Track all vulnerabilities by a unique number; CVE numbers work well. See a later article for information on fetching CVE identifiers and working with vulnerability databases.
Assign CVSS scores to all vulnerabilities. This can help clarify the response.
Step Two: Respond based on severity
Once a vulnerability severity is assigned, actions should be clear based on policy. The policy needs to written and understood by the entire organization. For example, a critical vulnerability invokes an immediate change window. A severe vulnerability invokes a mitigation change request; possibly scheduled for the next change window. An important issue must be fixed within the next month. All vulnerabilities in a software distribution should be documented externally with mitigation information and recommendations for avoiding the issue.
Step Three: Enforce the policy
Build reports so that all engineers and managers will know the importance of an issue. Priority should be assigned based on the severity. That priority should be understood by all parties.
Step Four: Gather metrics
Gather data about which vulnerabilities are deferred or incomplete. Track where in the code vulnerabilities are found. Escape analysis or root cause analysis should be performed on all severe or higher vulnerabilities. This information should feed back into the dev and test cycle.
Using these principles should greatly reduce confusion, improve communication and increase productivity when vulnerabilities arise.
Jeff - Great article. Even though this seems very straight-forward and common-sense, it's something I see companies struggle with every day. "I know I need to do something, but where do i start....?"

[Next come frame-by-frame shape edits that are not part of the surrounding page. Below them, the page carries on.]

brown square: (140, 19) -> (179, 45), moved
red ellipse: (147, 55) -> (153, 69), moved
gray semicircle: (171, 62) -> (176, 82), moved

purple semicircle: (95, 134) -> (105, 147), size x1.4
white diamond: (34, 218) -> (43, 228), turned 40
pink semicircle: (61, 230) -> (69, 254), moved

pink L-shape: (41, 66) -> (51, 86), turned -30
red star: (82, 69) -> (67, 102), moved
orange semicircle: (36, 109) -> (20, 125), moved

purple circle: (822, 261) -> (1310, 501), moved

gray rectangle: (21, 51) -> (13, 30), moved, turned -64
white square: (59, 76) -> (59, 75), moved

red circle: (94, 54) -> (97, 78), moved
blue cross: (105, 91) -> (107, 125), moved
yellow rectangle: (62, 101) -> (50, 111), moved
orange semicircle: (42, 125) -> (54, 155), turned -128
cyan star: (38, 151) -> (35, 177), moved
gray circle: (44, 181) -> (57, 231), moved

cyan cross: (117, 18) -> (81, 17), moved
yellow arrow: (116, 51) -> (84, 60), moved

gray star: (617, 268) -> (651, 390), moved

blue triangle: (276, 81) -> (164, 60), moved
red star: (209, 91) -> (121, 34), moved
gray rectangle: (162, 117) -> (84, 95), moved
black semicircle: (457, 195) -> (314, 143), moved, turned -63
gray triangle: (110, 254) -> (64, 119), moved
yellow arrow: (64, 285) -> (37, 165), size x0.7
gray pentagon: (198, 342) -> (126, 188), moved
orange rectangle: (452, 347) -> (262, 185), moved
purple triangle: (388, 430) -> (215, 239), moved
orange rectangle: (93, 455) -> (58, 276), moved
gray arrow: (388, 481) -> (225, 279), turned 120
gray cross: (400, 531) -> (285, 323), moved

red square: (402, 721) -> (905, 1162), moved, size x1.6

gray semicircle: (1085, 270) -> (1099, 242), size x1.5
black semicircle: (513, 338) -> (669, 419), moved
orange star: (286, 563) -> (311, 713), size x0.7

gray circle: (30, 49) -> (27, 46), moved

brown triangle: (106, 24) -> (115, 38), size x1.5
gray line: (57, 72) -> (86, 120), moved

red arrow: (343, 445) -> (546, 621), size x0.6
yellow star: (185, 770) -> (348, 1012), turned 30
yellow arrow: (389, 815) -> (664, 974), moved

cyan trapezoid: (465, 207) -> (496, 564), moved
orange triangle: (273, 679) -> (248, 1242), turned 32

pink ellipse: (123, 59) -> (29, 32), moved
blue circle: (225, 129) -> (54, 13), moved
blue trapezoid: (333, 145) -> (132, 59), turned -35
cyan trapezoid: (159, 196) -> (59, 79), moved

ReplyDeleteSomething I'd like to add, that I've seen many times, is complete support by 'the business' and upper management must exist. Without it, this type of effort most likely will 'die on the vine'. As you're well aware, developers are already heavily taxed as it is, so throwing the expectation of secure development must come from above, usually in the form of policies, etc.
One other requirement that makes the component you outlined successful is the commitment by the organization to address or remediate the vulnerabilities identified. Without that commitment, the organization is likely just uncovering and understanding risk to the organization without managing it...a failure of risk-management 101 and potentially opening themselves up to being pwned or even worse, legal action with something bad ultimately does happen. As your brother used to comment to me over and over, "It's about finding and fixing...".
Keep up the great work and be well.
Happy New Year!
Thank you for the kind words.
DeleteIndeed, convincing upper management of the importance of vulnerabilities can be a challenge.
I have found that the vulnerability severity categorization eliminates many arguments about actions.
The triage team needs to be aware of the "calling wolf" effect. If every issue is critical, then you will likely start to encounter resistance.
Make informal predictions about how many severe and critical vulnerabilities will be seen in a year. Later check those predictions. If you are seeing more criticals and severes then you desire, then start to reduce your threat surface or isolate or eliminate problematic components.
I just made a placeholder for myself for an article on managing management.
I have about 4-5 articles in the queue before that one though.